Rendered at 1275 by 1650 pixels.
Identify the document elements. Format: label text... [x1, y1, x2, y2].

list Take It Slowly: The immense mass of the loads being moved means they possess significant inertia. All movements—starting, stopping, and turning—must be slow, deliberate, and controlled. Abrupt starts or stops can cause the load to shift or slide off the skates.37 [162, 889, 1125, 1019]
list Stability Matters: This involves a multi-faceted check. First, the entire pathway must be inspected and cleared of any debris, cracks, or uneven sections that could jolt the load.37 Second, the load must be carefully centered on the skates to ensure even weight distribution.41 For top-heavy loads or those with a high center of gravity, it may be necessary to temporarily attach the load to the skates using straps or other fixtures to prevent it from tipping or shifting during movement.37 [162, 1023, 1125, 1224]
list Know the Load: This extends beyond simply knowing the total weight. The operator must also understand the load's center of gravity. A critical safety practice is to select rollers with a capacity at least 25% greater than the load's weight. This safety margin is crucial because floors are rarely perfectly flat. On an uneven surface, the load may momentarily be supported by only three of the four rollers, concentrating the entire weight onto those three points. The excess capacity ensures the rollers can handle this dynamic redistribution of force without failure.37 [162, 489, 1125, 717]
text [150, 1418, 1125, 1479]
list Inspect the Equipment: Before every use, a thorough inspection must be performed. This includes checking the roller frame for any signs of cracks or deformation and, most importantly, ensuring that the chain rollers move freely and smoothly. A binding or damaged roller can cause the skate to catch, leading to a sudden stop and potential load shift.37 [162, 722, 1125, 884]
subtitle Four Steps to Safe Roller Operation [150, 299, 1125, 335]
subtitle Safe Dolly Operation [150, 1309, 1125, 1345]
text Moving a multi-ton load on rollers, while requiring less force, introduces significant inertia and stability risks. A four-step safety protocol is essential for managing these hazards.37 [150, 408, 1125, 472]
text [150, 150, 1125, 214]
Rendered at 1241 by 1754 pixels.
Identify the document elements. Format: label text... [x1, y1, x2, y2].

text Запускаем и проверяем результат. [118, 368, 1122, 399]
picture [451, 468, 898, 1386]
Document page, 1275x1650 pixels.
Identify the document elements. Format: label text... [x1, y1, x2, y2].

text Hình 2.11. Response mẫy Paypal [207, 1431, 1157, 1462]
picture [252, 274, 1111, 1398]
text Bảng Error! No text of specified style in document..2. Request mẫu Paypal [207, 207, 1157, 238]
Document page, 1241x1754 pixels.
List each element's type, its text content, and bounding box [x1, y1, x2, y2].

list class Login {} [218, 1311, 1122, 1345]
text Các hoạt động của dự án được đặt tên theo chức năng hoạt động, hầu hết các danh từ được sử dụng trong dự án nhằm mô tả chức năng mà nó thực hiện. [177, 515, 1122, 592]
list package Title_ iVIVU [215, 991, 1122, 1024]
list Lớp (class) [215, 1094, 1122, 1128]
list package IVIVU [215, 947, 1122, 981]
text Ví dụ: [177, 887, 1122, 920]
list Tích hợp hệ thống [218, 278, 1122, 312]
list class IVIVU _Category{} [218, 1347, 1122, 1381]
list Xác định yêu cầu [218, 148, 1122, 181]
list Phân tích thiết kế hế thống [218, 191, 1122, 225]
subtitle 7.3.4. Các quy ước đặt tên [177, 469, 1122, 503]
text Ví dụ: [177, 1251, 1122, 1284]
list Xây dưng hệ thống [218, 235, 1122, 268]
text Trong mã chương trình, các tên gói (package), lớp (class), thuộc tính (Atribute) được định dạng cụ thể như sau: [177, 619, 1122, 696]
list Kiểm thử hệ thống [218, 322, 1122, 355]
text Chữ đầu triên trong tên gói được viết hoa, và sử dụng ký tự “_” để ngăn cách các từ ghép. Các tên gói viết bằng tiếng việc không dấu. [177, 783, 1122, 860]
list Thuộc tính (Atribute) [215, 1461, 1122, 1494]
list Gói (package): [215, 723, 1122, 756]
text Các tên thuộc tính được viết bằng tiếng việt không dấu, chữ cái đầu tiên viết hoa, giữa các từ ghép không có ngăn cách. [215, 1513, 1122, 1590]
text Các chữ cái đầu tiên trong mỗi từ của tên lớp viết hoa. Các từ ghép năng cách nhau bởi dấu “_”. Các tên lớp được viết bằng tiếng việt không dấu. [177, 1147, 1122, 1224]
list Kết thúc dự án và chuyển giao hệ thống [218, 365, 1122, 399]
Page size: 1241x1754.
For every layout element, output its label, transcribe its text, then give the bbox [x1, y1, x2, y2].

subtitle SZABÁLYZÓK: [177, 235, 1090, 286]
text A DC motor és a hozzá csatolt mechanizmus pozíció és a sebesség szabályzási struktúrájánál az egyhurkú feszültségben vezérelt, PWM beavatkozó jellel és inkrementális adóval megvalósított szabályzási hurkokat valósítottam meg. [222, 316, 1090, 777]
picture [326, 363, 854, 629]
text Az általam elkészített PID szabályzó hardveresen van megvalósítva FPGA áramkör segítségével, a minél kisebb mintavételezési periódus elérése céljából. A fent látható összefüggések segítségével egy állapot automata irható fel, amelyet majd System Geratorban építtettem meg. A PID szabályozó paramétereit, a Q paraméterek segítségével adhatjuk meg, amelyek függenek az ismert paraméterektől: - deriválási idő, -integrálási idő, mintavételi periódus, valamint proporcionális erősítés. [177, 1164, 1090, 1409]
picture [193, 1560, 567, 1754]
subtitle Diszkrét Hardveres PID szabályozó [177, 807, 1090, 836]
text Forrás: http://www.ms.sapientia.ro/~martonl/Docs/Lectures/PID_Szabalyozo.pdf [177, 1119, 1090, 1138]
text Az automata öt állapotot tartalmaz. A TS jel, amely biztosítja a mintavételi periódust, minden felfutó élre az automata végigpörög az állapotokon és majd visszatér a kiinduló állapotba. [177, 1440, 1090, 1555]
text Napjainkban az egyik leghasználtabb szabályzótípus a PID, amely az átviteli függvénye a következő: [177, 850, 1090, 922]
○ ○ ○ ○ ○ ○ ○
Please give back the listing in full; each line must match exactly.

Task response
Rendered at 1275 by 1650 pixels.
Identify the document elements. Format: label text... [x1, y1, x2, y2].

list Take It Slowly: The immense mass of the loads being moved means they possess significant inertia. All movements—starting, stopping, and turning—must be slow, deliberate, and controlled. Abrupt starts or stops can cause the load to shift or slide off the skates.37 [162, 889, 1125, 1019]
list Stability Matters: This involves a multi-faceted check. First, the entire pathway must be inspected and cleared of any debris, cracks, or uneven sections that could jolt the load.37 Second, the load must be carefully centered on the skates to ensure even weight distribution.41 For top-heavy loads or those with a high center of gravity, it may be necessary to temporarily attach the load to the skates using straps or other fixtures to prevent it from tipping or shifting during movement.37 [162, 1023, 1125, 1224]
list Know the Load: This extends beyond simply knowing the total weight. The operator must also understand the load's center of gravity. A critical safety practice is to select rollers with a capacity at least 25% greater than the load's weight. This safety margin is crucial because floors are rarely perfectly flat. On an uneven surface, the load may momentarily be supported by only three of the four rollers, concentrating the entire weight onto those three points. The excess capacity ensures the rollers can handle this dynamic redistribution of force without failure.37 [162, 489, 1125, 717]
text [150, 1418, 1125, 1479]
list Inspect the Equipment: Before every use, a thorough inspection must be performed. This includes checking the roller frame for any signs of cracks or deformation and, most importantly, ensuring that the chain rollers move freely and smoothly. A binding or damaged roller can cause the skate to catch, leading to a sudden stop and potential load shift.37 [162, 722, 1125, 884]
subtitle Four Steps to Safe Roller Operation [150, 299, 1125, 335]
subtitle Safe Dolly Operation [150, 1309, 1125, 1345]
text Moving a multi-ton load on rollers, while requiring less force, introduces significant inertia and stability risks. A four-step safety protocol is essential for managing these hazards.37 [150, 408, 1125, 472]
text [150, 150, 1125, 214]
Rendered at 1241 by 1754 pixels.
Identify the document elements. Format: label text... [x1, y1, x2, y2].

text Запускаем и проверяем результат. [118, 368, 1122, 399]
picture [451, 468, 898, 1386]
Document page, 1275x1650 pixels.
Identify the document elements. Format: label text... [x1, y1, x2, y2].

text Hình 2.11. Response mẫy Paypal [207, 1431, 1157, 1462]
picture [252, 274, 1111, 1398]
text Bảng Error! No text of specified style in document..2. Request mẫu Paypal [207, 207, 1157, 238]
Document page, 1241x1754 pixels.
List each element's type, its text content, and bounding box [x1, y1, x2, y2].

list class Login {} [218, 1311, 1122, 1345]
text Các hoạt động của dự án được đặt tên theo chức năng hoạt động, hầu hết các danh từ được sử dụng trong dự án nhằm mô tả chức năng mà nó thực hiện. [177, 515, 1122, 592]
list package Title_ iVIVU [215, 991, 1122, 1024]
list Lớp (class) [215, 1094, 1122, 1128]
list package IVIVU [215, 947, 1122, 981]
text Ví dụ: [177, 887, 1122, 920]
list Tích hợp hệ thống [218, 278, 1122, 312]
list class IVIVU _Category{} [218, 1347, 1122, 1381]
list Xác định yêu cầu [218, 148, 1122, 181]
list Phân tích thiết kế hế thống [218, 191, 1122, 225]
subtitle 7.3.4. Các quy ước đặt tên [177, 469, 1122, 503]
text Ví dụ: [177, 1251, 1122, 1284]
list Xây dưng hệ thống [218, 235, 1122, 268]
text Trong mã chương trình, các tên gói (package), lớp (class), thuộc tính (Atribute) được định dạng cụ thể như sau: [177, 619, 1122, 696]
list Kiểm thử hệ thống [218, 322, 1122, 355]
text Chữ đầu triên trong tên gói được viết hoa, và sử dụng ký tự “_” để ngăn cách các từ ghép. Các tên gói viết bằng tiếng việc không dấu. [177, 783, 1122, 860]
list Thuộc tính (Atribute) [215, 1461, 1122, 1494]
list Gói (package): [215, 723, 1122, 756]
text Các tên thuộc tính được viết bằng tiếng việt không dấu, chữ cái đầu tiên viết hoa, giữa các từ ghép không có ngăn cách. [215, 1513, 1122, 1590]
text Các chữ cái đầu tiên trong mỗi từ của tên lớp viết hoa. Các từ ghép năng cách nhau bởi dấu “_”. Các tên lớp được viết bằng tiếng việt không dấu. [177, 1147, 1122, 1224]
list Kết thúc dự án và chuyển giao hệ thống [218, 365, 1122, 399]
Page size: 1241x1754.
For every layout element, output its label, transcribe its text, then give the bbox [x1, y1, x2, y2].

subtitle SZABÁLYZÓK: [177, 235, 1090, 286]
text A DC motor és a hozzá csatolt mechanizmus pozíció és a sebesség szabályzási struktúrájánál az egyhurkú feszültségben vezérelt, PWM beavatkozó jellel és inkrementális adóval megvalósított szabályzási hurkokat valósítottam meg. [222, 316, 1090, 777]
picture [326, 363, 854, 629]
text Az általam elkészített PID szabályzó hardveresen van megvalósítva FPGA áramkör segítségével, a minél kisebb mintavételezési periódus elérése céljából. A fent látható összefüggések segítségével egy állapot automata irható fel, amelyet majd System Geratorban építtettem meg. A PID szabályozó paramétereit, a Q paraméterek segítségével adhatjuk meg, amelyek függenek az ismert paraméterektől: - deriválási idő, -integrálási idő, mintavételi periódus, valamint proporcionális erősítés. [177, 1164, 1090, 1409]
picture [193, 1560, 567, 1754]
subtitle Diszkrét Hardveres PID szabályozó [177, 807, 1090, 836]
text Forrás: http://www.ms.sapientia.ro/~martonl/Docs/Lectures/PID_Szabalyozo.pdf [177, 1119, 1090, 1138]
text Az automata öt állapotot tartalmaz. A TS jel, amely biztosítja a mintavételi periódust, minden felfutó élre az automata végigpörög az állapotokon és majd visszatér a kiinduló állapotba. [177, 1440, 1090, 1555]
text Napjainkban az egyik leghasználtabb szabályzótípus a PID, amely az átviteli függvénye a következő: [177, 850, 1090, 922]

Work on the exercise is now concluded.